Spostando l’attenzione sul calcio giocato, nello specifico sul mercato, cosa bolle in pentola alla Continassa in vista della prossima stagione?

«Tutto è legato ai pesantissimi danni economici che questo virus sta creando. Ad oggi, rispetto alle stagioni normali, i direttori sportivi non hanno nemmeno la quantificazione del budget eventualmente spendibile sul mercato. Quindi diventa impossibile pensare ad acquisti e cessioni in estate. La Juve deve rinforzarsi per la prossima stagione. Penso a un centrocampista di grande spessore, come uno fra Pogba e Milinković-Savić, che aumenterebbero la qualità in mediana. Mentre per il ruolo di centravanti mi vengono in mente due nomi: Icardi e Harry Kane.

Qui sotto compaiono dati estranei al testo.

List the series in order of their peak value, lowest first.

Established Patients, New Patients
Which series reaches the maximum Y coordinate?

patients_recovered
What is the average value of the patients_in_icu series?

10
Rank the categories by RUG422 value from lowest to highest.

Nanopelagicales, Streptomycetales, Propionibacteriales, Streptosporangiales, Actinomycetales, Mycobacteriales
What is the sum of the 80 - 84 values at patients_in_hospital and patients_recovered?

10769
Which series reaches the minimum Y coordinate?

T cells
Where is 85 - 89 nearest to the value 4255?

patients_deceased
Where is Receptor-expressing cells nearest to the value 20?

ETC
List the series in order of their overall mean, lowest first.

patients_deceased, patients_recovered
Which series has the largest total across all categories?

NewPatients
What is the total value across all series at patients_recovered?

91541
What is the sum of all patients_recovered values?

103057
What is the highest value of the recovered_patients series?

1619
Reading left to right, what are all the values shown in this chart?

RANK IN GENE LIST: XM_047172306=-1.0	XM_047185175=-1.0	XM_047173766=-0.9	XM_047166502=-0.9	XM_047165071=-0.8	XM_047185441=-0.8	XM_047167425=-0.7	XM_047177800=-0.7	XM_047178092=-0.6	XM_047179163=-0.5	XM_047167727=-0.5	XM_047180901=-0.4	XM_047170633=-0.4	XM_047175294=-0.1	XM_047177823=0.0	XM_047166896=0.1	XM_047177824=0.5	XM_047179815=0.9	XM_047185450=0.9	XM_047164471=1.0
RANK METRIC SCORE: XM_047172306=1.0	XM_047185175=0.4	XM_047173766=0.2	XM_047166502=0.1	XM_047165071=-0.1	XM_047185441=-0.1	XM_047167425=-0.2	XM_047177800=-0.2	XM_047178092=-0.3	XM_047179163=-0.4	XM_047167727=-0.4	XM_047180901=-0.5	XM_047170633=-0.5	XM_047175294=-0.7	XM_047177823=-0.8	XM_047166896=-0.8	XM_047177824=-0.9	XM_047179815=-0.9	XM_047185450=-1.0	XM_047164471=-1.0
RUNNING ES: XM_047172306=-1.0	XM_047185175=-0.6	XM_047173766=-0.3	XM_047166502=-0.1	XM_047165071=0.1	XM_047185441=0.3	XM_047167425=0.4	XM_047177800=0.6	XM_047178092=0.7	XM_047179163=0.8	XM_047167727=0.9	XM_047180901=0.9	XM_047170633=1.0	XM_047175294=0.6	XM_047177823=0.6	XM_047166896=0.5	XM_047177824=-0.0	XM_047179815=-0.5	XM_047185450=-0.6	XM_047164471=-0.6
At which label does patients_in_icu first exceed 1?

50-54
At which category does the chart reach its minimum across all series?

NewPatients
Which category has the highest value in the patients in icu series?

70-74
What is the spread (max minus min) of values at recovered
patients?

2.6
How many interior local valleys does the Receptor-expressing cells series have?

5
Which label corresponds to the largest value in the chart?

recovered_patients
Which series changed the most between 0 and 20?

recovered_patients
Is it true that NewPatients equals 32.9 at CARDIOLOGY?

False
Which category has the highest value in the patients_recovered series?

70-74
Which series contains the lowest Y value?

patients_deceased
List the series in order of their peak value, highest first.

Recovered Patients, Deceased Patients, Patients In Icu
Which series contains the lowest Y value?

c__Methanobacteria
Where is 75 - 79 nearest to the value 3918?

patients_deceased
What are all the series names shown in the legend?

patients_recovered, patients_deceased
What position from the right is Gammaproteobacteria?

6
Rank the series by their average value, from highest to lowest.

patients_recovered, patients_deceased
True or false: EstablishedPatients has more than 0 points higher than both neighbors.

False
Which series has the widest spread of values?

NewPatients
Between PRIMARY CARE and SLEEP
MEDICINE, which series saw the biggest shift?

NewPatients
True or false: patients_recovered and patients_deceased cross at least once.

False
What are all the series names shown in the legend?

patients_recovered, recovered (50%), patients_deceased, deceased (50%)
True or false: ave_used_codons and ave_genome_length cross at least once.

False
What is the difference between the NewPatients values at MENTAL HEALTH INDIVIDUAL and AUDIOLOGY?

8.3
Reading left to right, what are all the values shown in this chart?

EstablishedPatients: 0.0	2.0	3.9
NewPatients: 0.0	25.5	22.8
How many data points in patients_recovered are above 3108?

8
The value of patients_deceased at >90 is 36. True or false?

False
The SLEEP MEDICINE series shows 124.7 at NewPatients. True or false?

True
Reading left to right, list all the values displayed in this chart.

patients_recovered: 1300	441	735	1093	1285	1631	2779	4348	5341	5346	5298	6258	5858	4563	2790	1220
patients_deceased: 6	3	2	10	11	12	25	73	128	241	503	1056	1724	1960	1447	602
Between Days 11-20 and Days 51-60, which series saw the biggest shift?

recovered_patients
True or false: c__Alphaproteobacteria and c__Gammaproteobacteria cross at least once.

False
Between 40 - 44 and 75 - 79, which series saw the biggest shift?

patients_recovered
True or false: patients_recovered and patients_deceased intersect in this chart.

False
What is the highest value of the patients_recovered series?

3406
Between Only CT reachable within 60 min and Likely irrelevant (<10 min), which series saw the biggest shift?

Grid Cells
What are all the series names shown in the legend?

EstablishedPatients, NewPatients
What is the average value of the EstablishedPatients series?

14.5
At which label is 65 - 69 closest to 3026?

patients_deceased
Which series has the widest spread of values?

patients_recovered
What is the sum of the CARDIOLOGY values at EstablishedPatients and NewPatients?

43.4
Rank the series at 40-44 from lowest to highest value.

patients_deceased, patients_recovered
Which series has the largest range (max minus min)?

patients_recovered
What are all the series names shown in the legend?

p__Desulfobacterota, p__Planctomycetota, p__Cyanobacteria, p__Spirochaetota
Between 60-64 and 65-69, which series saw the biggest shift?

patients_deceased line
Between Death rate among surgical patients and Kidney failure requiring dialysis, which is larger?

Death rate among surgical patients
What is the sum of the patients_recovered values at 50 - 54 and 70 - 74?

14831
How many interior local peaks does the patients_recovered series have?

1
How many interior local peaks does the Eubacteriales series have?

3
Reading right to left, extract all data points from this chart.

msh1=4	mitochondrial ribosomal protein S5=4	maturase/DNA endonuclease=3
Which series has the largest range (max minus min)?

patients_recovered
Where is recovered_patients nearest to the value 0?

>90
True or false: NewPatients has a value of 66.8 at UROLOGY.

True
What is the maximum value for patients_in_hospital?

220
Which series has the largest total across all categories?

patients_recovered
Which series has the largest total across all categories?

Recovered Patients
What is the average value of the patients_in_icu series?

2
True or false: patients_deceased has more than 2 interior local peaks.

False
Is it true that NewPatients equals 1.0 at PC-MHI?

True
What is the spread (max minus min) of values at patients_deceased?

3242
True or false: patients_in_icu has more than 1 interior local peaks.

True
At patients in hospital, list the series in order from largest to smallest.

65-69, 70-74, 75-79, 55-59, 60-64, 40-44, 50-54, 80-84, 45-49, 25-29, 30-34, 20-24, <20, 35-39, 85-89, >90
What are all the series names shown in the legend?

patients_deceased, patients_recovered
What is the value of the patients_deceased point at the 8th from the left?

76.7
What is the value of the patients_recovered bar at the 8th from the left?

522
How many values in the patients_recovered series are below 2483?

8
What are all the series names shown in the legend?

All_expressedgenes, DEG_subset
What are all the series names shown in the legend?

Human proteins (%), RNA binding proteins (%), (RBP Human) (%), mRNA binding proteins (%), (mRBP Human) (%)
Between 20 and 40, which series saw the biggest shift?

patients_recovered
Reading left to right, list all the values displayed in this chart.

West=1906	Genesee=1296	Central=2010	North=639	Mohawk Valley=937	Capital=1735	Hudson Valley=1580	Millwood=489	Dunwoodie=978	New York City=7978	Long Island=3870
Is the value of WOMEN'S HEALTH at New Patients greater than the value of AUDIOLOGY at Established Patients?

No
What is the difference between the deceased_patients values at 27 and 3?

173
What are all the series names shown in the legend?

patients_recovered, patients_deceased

Chiunque possa arrivare tra i due significherebbe fornire lucentezza all’attacco bianconero, oltre ad assicurare un bel bottino di reti. Dybala è intoccabile e va verso il rinnovo fino al 2024, mentre Ronaldo potrebbe rinnovare per uno o due anni. Poi ci sarà da capire che fine faranno i “cavalli” di ritorno: giocatori di proprietà Juventus come Romero, credo destinato altrove, nonché Luca Pellegrini che ha buone chance di ritornare sotto la Mole. Qualche sacrificio in partenza andrà fatto e un paio di big potrebbero emigrare. Dunque, anche il mercato, in questo frangente storico, è subordinato al virus e a quella che sarà l’eventuale ripresa del campionato, probabilmente in estate, con un altro problema non indifferente: la scadenza dei contratti di tanti giocatori fino al 30 giugno. Allo stato attuale, tutta la situazione calcio e calendari, da qualsiasi ottica la si voglia analizzare, è un ginepraio di difficile interpretazione e soluzione. Speriamo bene, innanzitutto per la salute di tutti noi e poi per poter rivedere il calcio giocato. Vorrebbe dire aver vinto questa tremenda guerra contro un nemico subdolo, invisibile, pericoloso, che ha radicalmente azzerato tutta la vita sociale».